Could you state how many lines of the material hold "项目名称"? Include nothing beyond the number.
_____
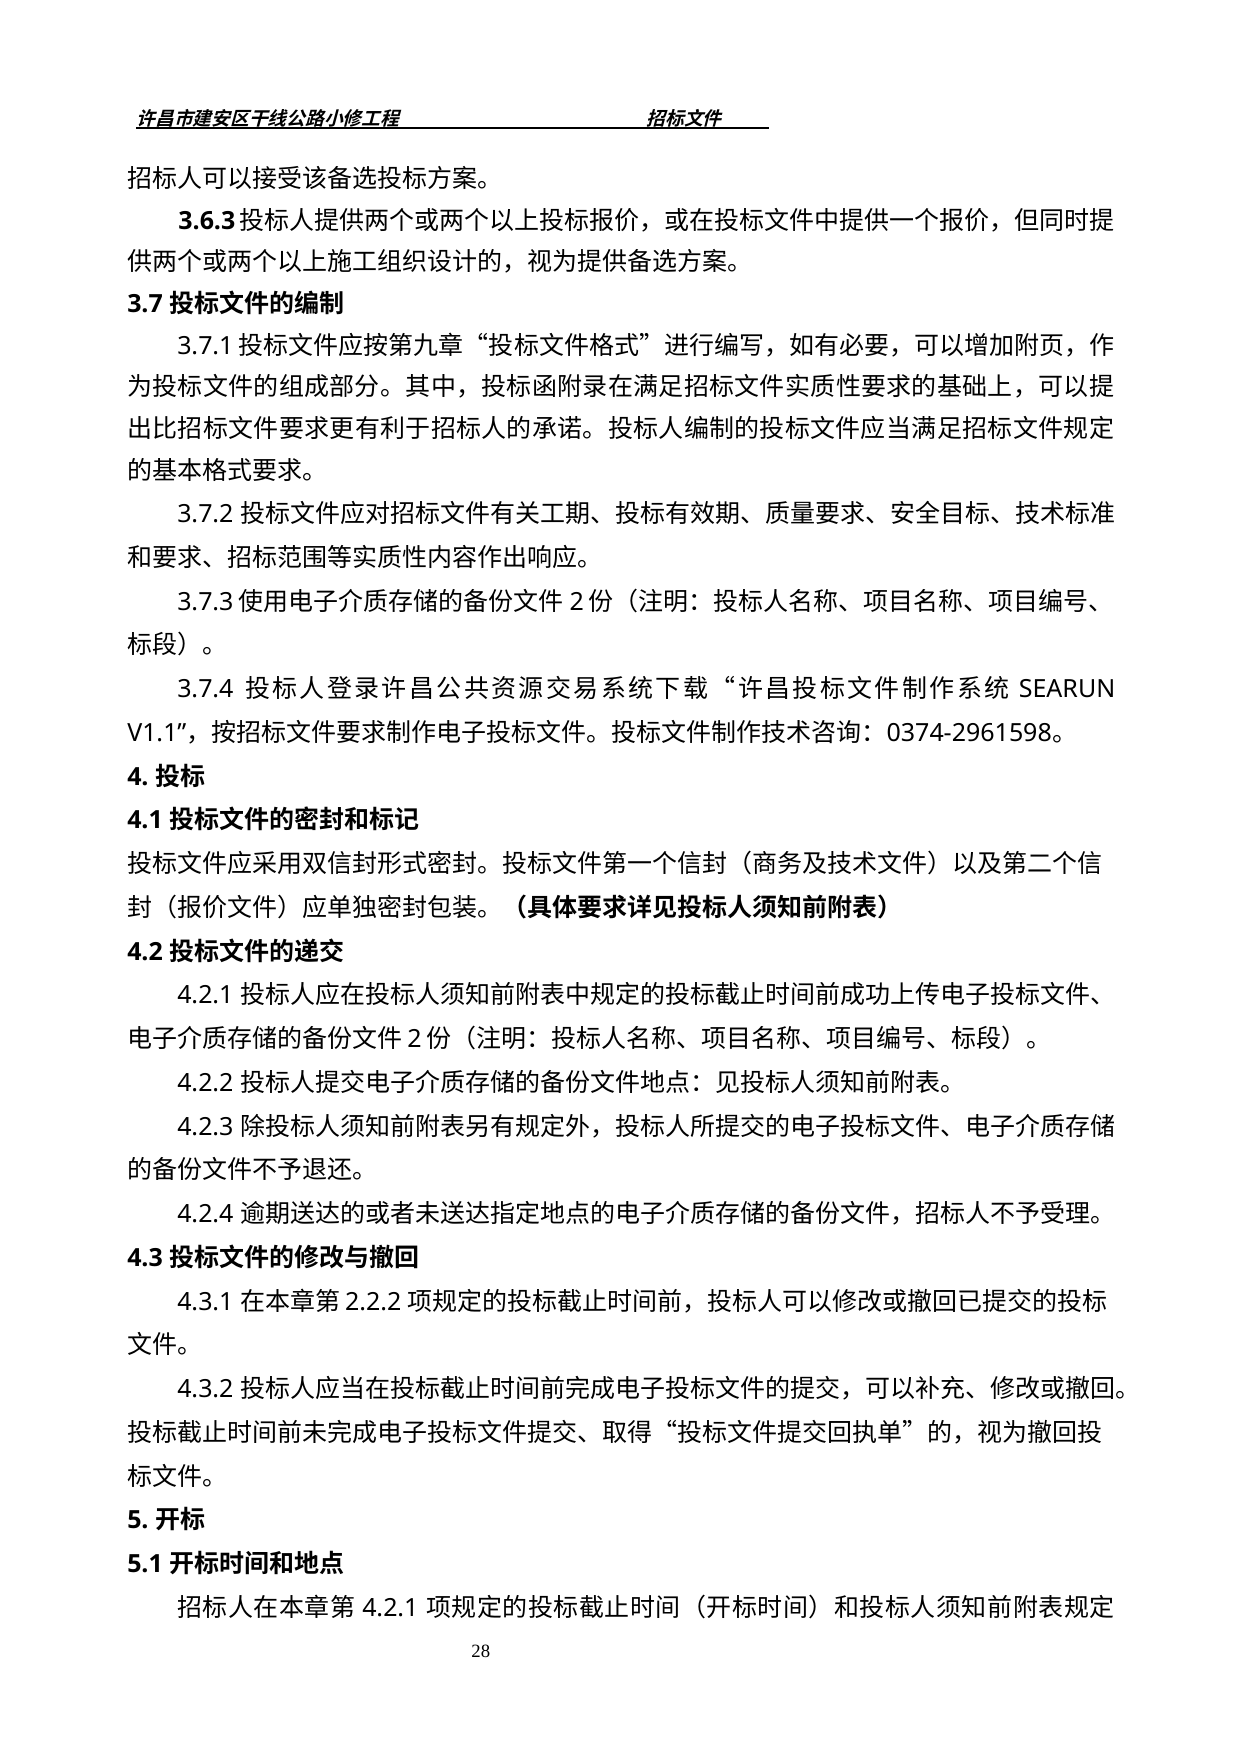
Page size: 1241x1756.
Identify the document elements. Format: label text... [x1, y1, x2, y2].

text 投标文件应采用双信封形式密封。投标文件第一个信封（商务及技术文件）以及第二个信封（报价文件）应单独密封包装。（具体要求详见投标人须知前附表） [127, 837, 1115, 925]
text 3.7.3使用电子介质存储的备份文件2份（注明：投标人名称、项目名称、项目编号、标段）。 [127, 575, 1115, 662]
text 4. 投标 [127, 750, 1115, 794]
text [127, 1581, 1115, 1625]
list 投标人提供两个或两个以上投标报价，或在投标文件中提供一个报价，但同时提供两个或两个以上施工组织设计的，视为提供备选方案。 [127, 196, 1115, 279]
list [127, 154, 1115, 196]
text 4.2.1 投标人应在投标人须知前附表中规定的投标截止时间前成功上传电子投标文件、电子介质存储的备份文件2份（注明：投标人名称、项目名称、项目编号、标段）。 [127, 969, 1115, 1056]
text 5. 开标 [127, 1494, 1115, 1537]
text 4.3.2 投标人应当在投标截止时间前完成电子投标文件的提交，可以补充、修改或撤回。投标截止时间前未完成电子投标文件提交、取得“投标文件提交回执单”的，视为撤回投标文件。 [127, 1362, 1115, 1494]
text 4.2 投标文件的递交 [127, 925, 1115, 969]
text 4.1 投标文件的密封和标记 [127, 794, 1115, 837]
text 5.1 开标时间和地点 [127, 1537, 1115, 1581]
text 4.3.1 在本章第2.2.2 项规定的投标截止时间前，投标人可以修改或撤回已提交的投标文件。 [127, 1275, 1115, 1362]
text 4.3 投标文件的修改与撤回 [127, 1231, 1115, 1275]
text 4.2.2 投标人提交电子介质存储的备份文件地点：见投标人须知前附表。 [127, 1056, 1115, 1100]
text 4.2.4 逾期送达的或者未送达指定地点的电子介质存储的备份文件，招标人不予受理。 [127, 1187, 1115, 1231]
text 3.7.1投标文件应按第九章“投标文件格式”进行编写，如有必要，可以增加附页，作为投标文件的组成部分。其中，投标函附录在满足招标文件实质性要求的基础上，可以提出比招标文件要求更有利于招标人的承诺。投标人编制的投标文件应当满足招标文件规定的基本格式要求。 [127, 321, 1115, 487]
text 3.7.2 投标文件应对招标文件有关工期、投标有效期、质量要求、安全目标、技术标准和要求、招标范围等实质性内容作出响应。 [127, 487, 1115, 575]
text 4.2.3 除投标人须知前附表另有规定外，投标人所提交的电子投标文件、电子介质存储的备份文件不予退还。 [127, 1100, 1115, 1187]
text 3.7 投标文件的编制 [127, 279, 1115, 321]
text 3.7.4 投标人登录许昌公共资源交易系统下载“许昌投标文件制作系统SEARUN V1.1”，按招标文件要求制作电子投标文件。投标文件制作技术咨询：0374-2961598。 [127, 662, 1115, 750]
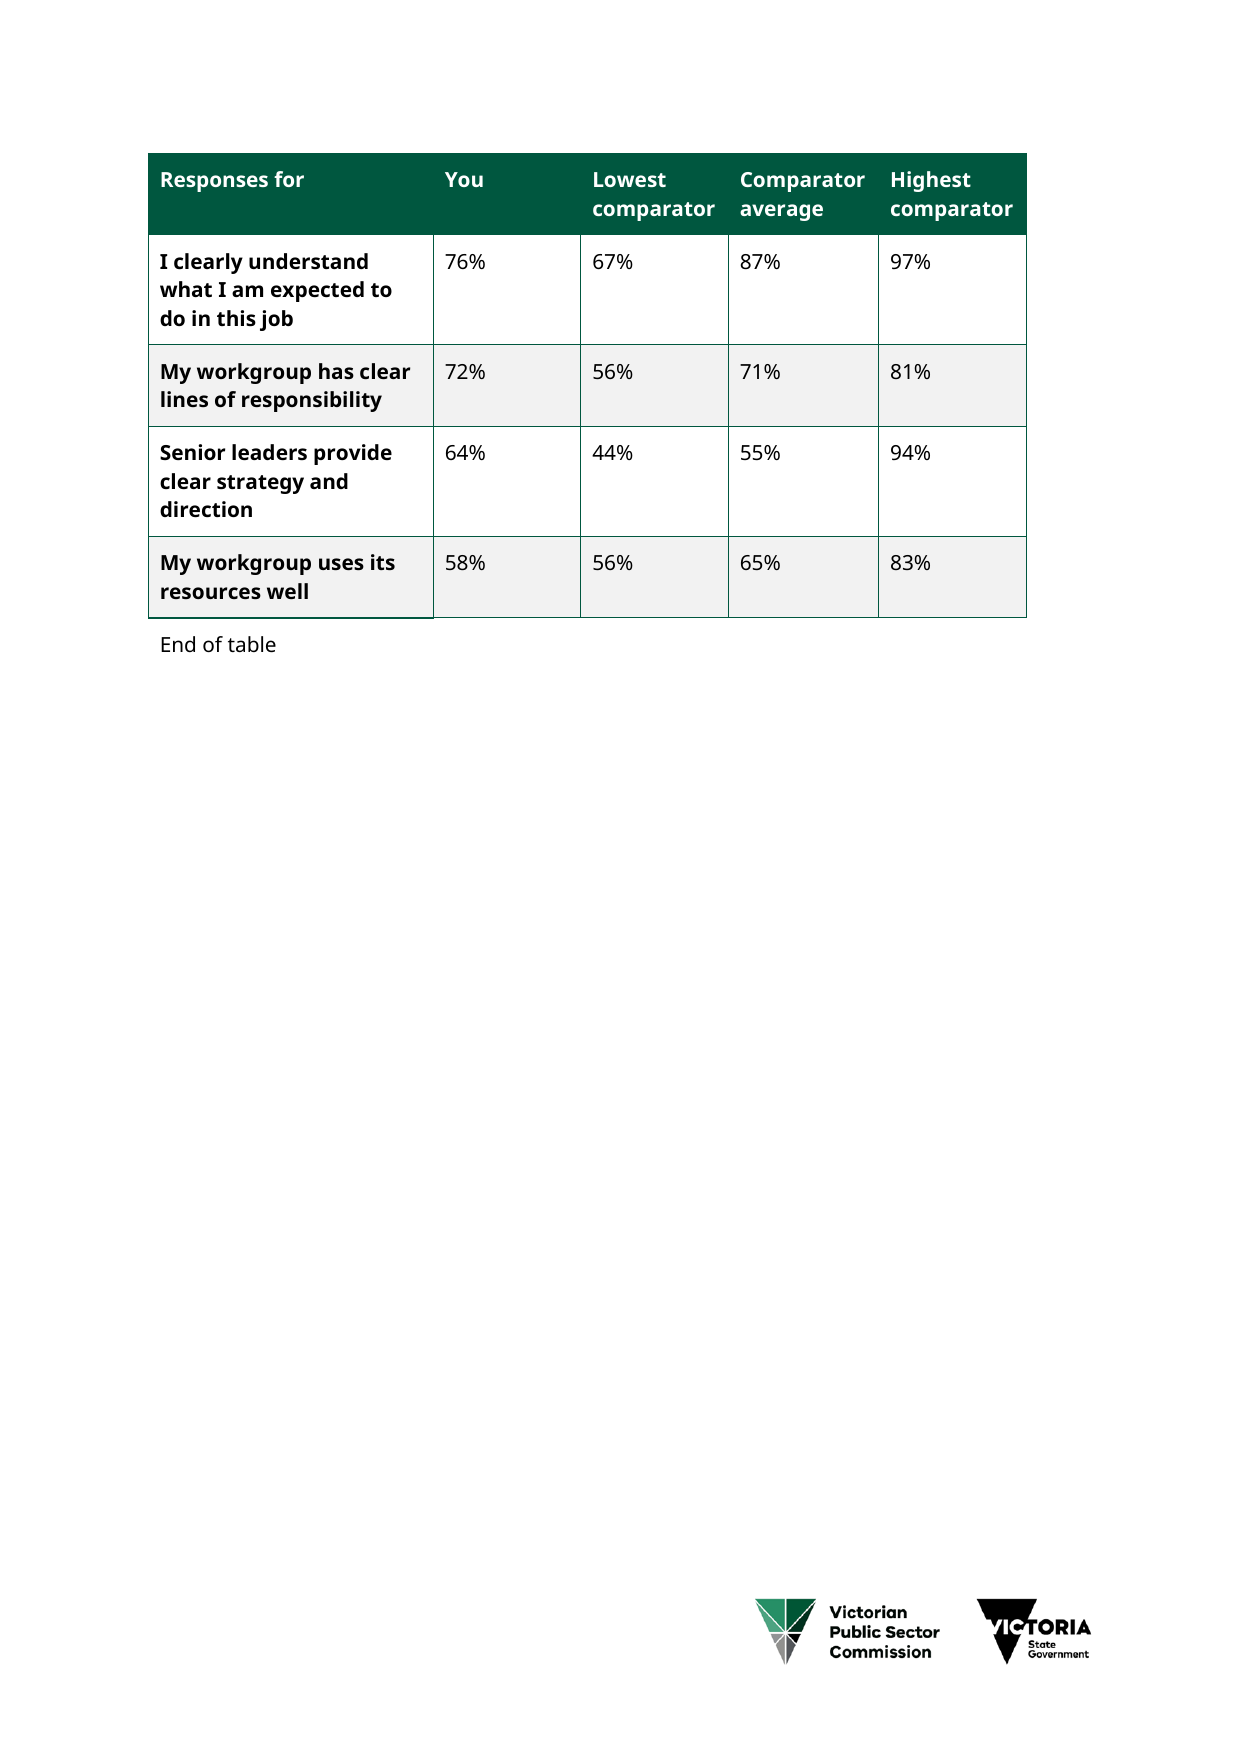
_____
- OUTPUT FOR THIS TASK
2